Aveva ragione lei, ero stato io. Era colpa mia, se non l'avessi lasciata lì sola nessuno l'avrebbe toccata. Se fossi stato al Crowne come tutti i venerdì sera l'avrei trattenuta e poi seguita all'esterno, invece non lo avevo fatto
La deposi in auto e dopo averla coperta chiamai la polizia. Esigevo che quell'uomo venisse arrestato, lì seduta stante, colto sul fatto. Volevo che pagasse per ciò che aveva fatto subito.
"911 dica!"
"Buonasera. Volevo denunciare uno stupro, mi sono allontanato cinque minuti dalla mia ragazza ed un uomo ha abusato di lei."
"Dove vi trovate?"
"Crowne lounge & night... fate presto, la mia ragazza ha perso i sensi e voglio riportarla a casa."

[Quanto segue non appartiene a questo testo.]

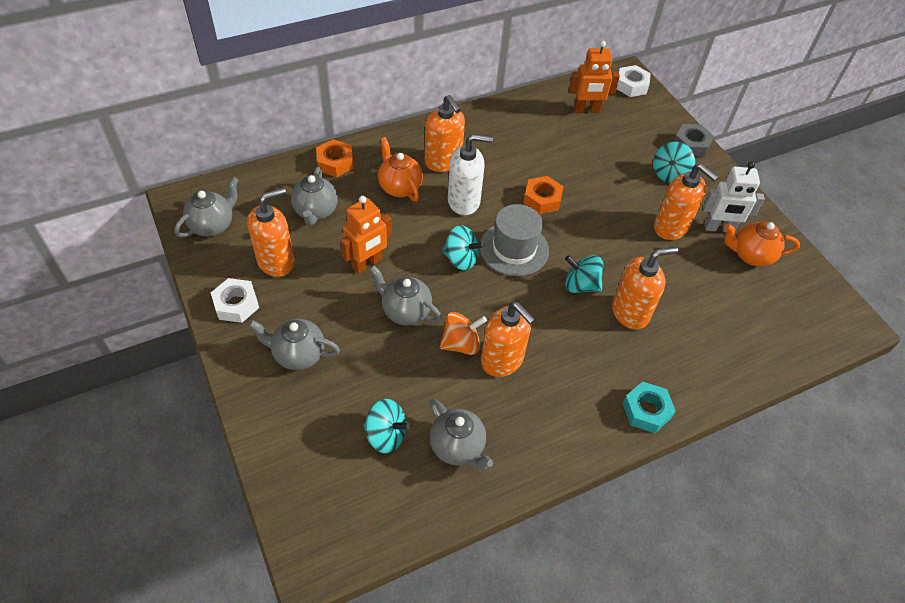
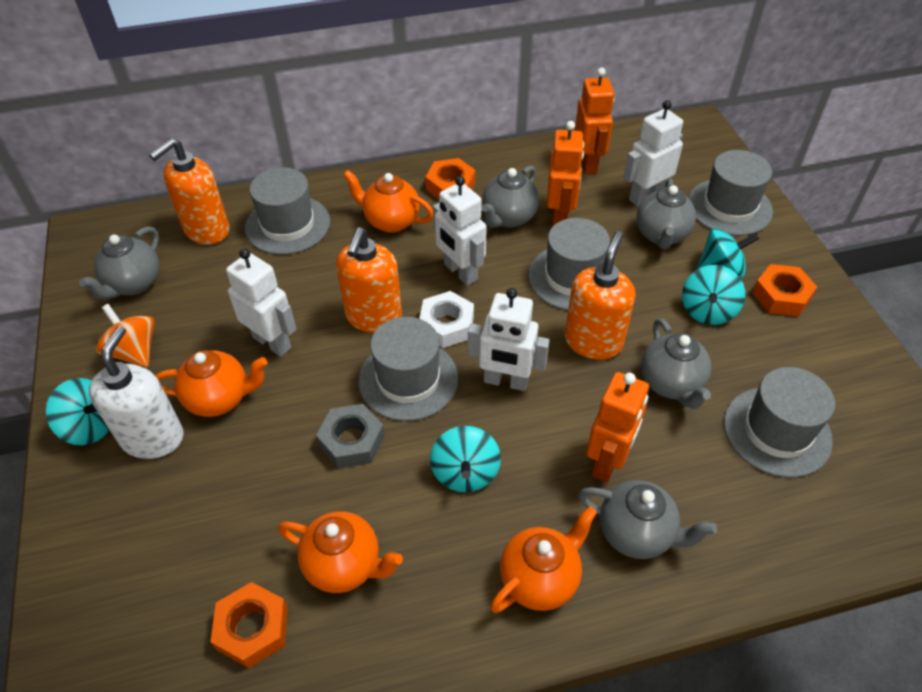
grey hat: 1 -> 5
orange nut: 2 -> 3
orange robot: 2 -> 3
orange soap dispenser: 5 -> 3
orange teapot: 2 -> 4
turquoise nut: 1 -> 0
white nut: 2 -> 1
white robot: 1 -> 4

E dopo un'ora, dopo averne raccolto prove e testimonianze l'avevo riportata a casa, dopo che i paramedici l'avevano visitata ed accertato lo stupro l'avevo riportata a casa sua.
Dormiva ancora quando ero arrivato sotto il suo portone ed ero stato un coglione ancora. Avevo chiuso la macchina e l'avevo lasciata di nuovo sola, le chiavi dell'auto serrate nel pugno della mano.
Quella notte era stata un incubo e tutto per colpa mia.